Last week in Washington DC it was possible to hear the opening shots of what some left-wing Democrats hope will become a similarly fierce fight for the ideological soul of their own party. They were fired up by Elizabeth Warren, a banker-bashing Massachusetts senator who has been a darling of the American left ever since the financial crisis, when she championed the rights of let-down consumers over the bailed-out bankers.
A 65-year-old former Harvard law professor from working-class roots, Warren achieved sudden prominence in 2011 after a speech about how wealthy Americans owed much of their success to the state went viral online.

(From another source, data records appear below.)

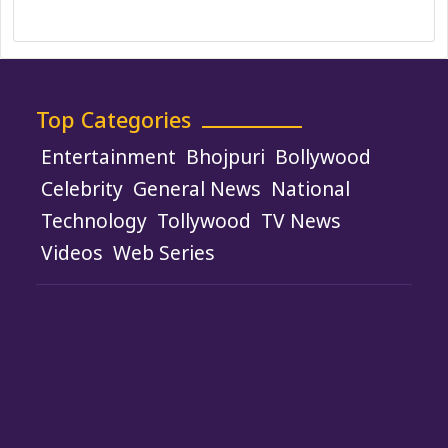
Use of Cookies
Top Categories
Entertainment
Bhojpuri
Bollywood
Celebrity
General News
National
Technology
Tollywood
TV News
Videos
Web Series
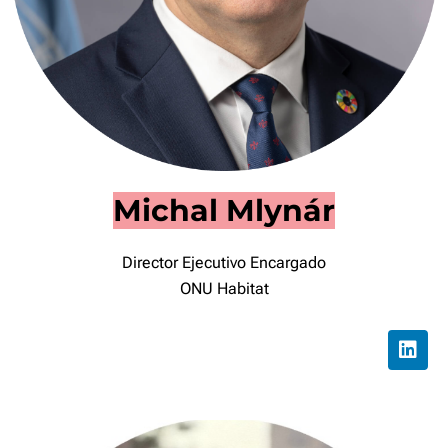
Michal Mlynár
Director Ejecutivo Encargado
ONU Habitat
L
i
n
k
e
d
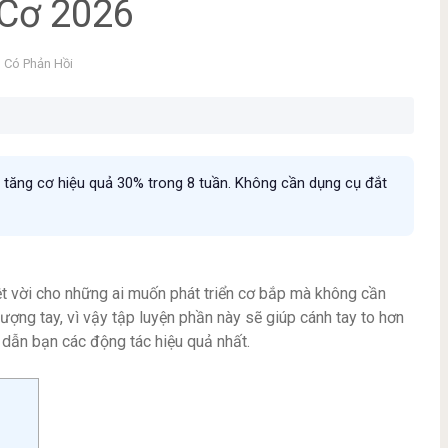
 Cơ 2026
 Có Phản Hồi
p tăng cơ hiệu quả 30% trong 8 tuần. Không cần dụng cụ đắt
ệt vời cho những ai muốn phát triển cơ bắp mà không cần
ượng tay, vì vậy tập luyện phần này sẽ giúp cánh tay to hơn
 dẫn bạn các động tác hiệu quả nhất.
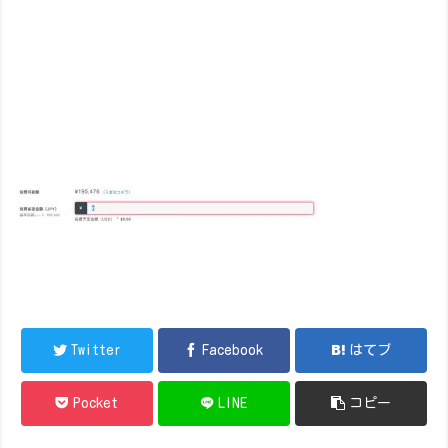
Twitter
Facebook
はてブ
Pocket
LINE
コピー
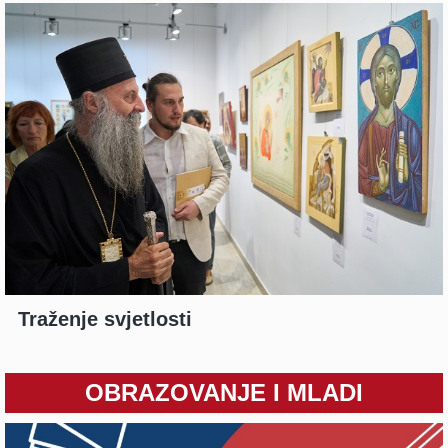
Traženje svjetlosti
OBRAZOVANJE I MLADI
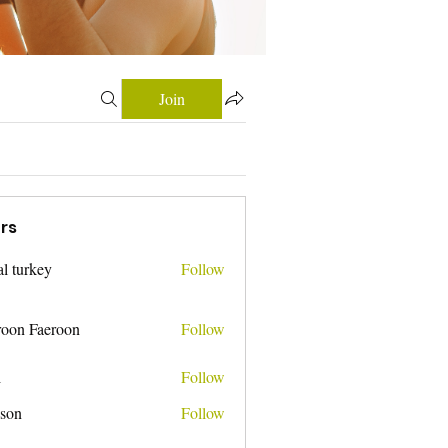
Join
rs
tal turkey
Follow
roon Faeroon
Follow
i
Follow
nson
Follow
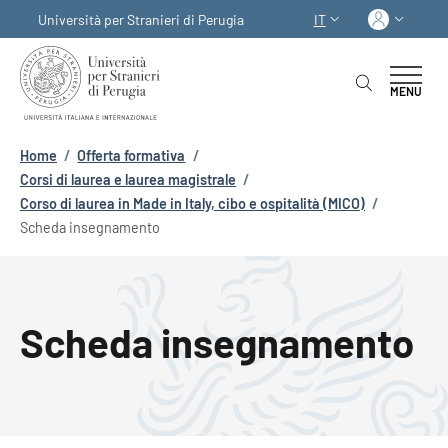
Salta al contenuto principale
Skip to footer content
Acced
Università per Stranieri di Perugia
IT
SELETTORE LINGUA:
MENU
Briciole di pane
Home
/
Offerta formativa
/
Corsi di laurea e laurea magistrale
/
Corso di laurea in Made in Italy, cibo e ospitalità (MICO)
/
Scheda insegnamento
Scheda insegnamento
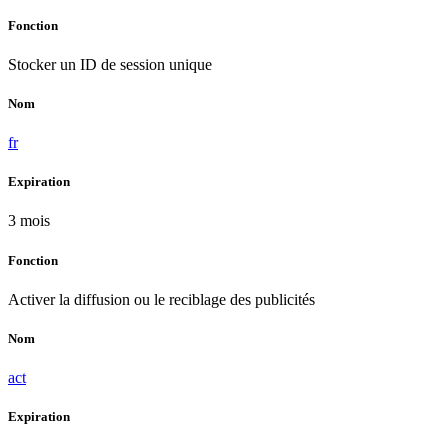
Fonction
Stocker un ID de session unique
Nom
fr
Expiration
3 mois
Fonction
Activer la diffusion ou le reciblage des publicités
Nom
act
Expiration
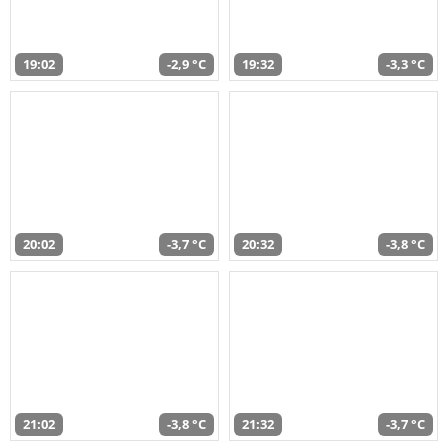
19:02
-2,9 °C
19:32
-3,3 °C
20:02
-3,7 °C
20:32
-3,8 °C
21:02
-3,8 °C
21:32
-3,7 °C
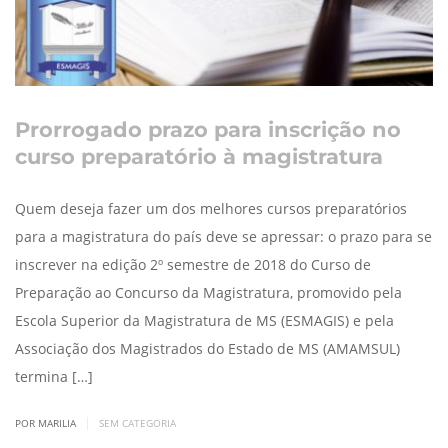
Prorrogado prazo para inscrição no
curso preparatório à magistratura
Quem deseja fazer um dos melhores cursos preparatórios
para a magistratura do país deve se apressar: o prazo para se
inscrever na edição 2º semestre de 2018 do Curso de
Preparação ao Concurso da Magistratura, promovido pela
Escola Superior da Magistratura de MS (ESMAGIS) e pela
Associação dos Magistrados do Estado de MS (AMAMSUL)
termina […]
|
POR MARILIA
SEM CATEGORIA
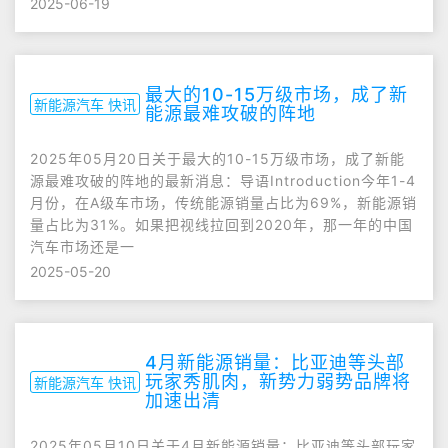
2025-06-19
最大的10-15万级市场，成了新
新能源汽车 快讯
能源最难攻破的阵地
2025年05月20日关于最大的10-15万级市场，成了新能
源最难攻破的阵地的最新消息：导语Introduction今年1-4
月份，在A级车市场，传统能源销量占比为69%，新能源销
量占比为31%。如果把视线拉回到2020年，那一年的中国
汽车市场还是一
2025-05-20
4月新能源销量：比亚迪等头部
玩家秀肌肉，新势力弱势品牌将
新能源汽车 快讯
加速出清
2025年05月10日关于4月新能源销量：比亚迪等头部玩家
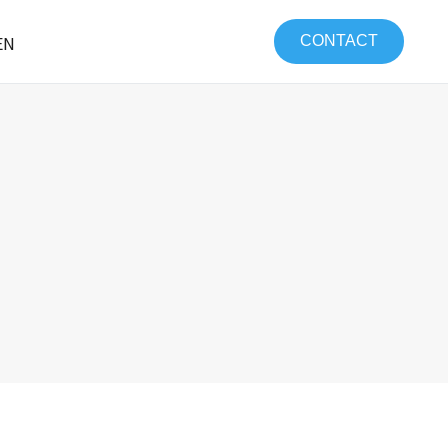
EN
CONTACT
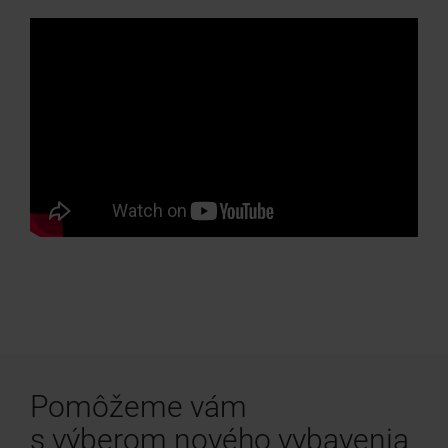
Pomôžeme vám
s výberom nového vybavenia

But even by her strident standards, this 30-minute speech to a summit organised by the US labour unions’ umbrella group the AFL-CIO, was a doozy: Warren raged against rising wealth inequality, greedy bankers, stagnant wages and the establishment’s wholesale “rigging” of the system in the favour of the “one per cent”.
Quoting numbers that will be familiar to readers of Thomas Piketty’s Capital in the Twenty-First Century, she lamented that since 1980, the top 10 per cent of earners had taken 100 per cent of income-growth in the US. The bottom 10 per cent of earners got nothing.
But statistics alone can’t convey her bitter, insurgent tone: America’s middle class is in “deep trouble”, she warned, while blaming the rich who had “gobbled up” more than their share. She attacked Walmart, the stock-markets and the “big corporations” who “juiced short-term profits... at the expense of working families” and lashed out at both parties for three decades of tax-cuts and “voodoo economics” that had “rigged the game” against the ordinary Joe.
Politics of discontent
Bread and circuses this may be, and it is no doubt frustrating to Warren that America’s middle classes cannot seem to have their class-consciousness awakened, but those on the left who hope to foment an uprising are likely to be extremely disappointed. Incomes are stagnant, true, but that ignores the fact that well-being is often a relative thing.
Last week the Gallup US Standard of Living Index hit a seven-year high, with 81 per cent “satisfied” by their standard of living and 61 per cent saying that they believed it was “getting better”. Warren is not entirely wrong when she warns that the American dream is in “trouble” from rising education costs and falling social mobility. Her problem is that not enough of the American public want to believe her. The country’s ideological politics might be more starkly divided than ever, but on the question of the American dream, most Americans still believe they have a shot, even when far too many don’t.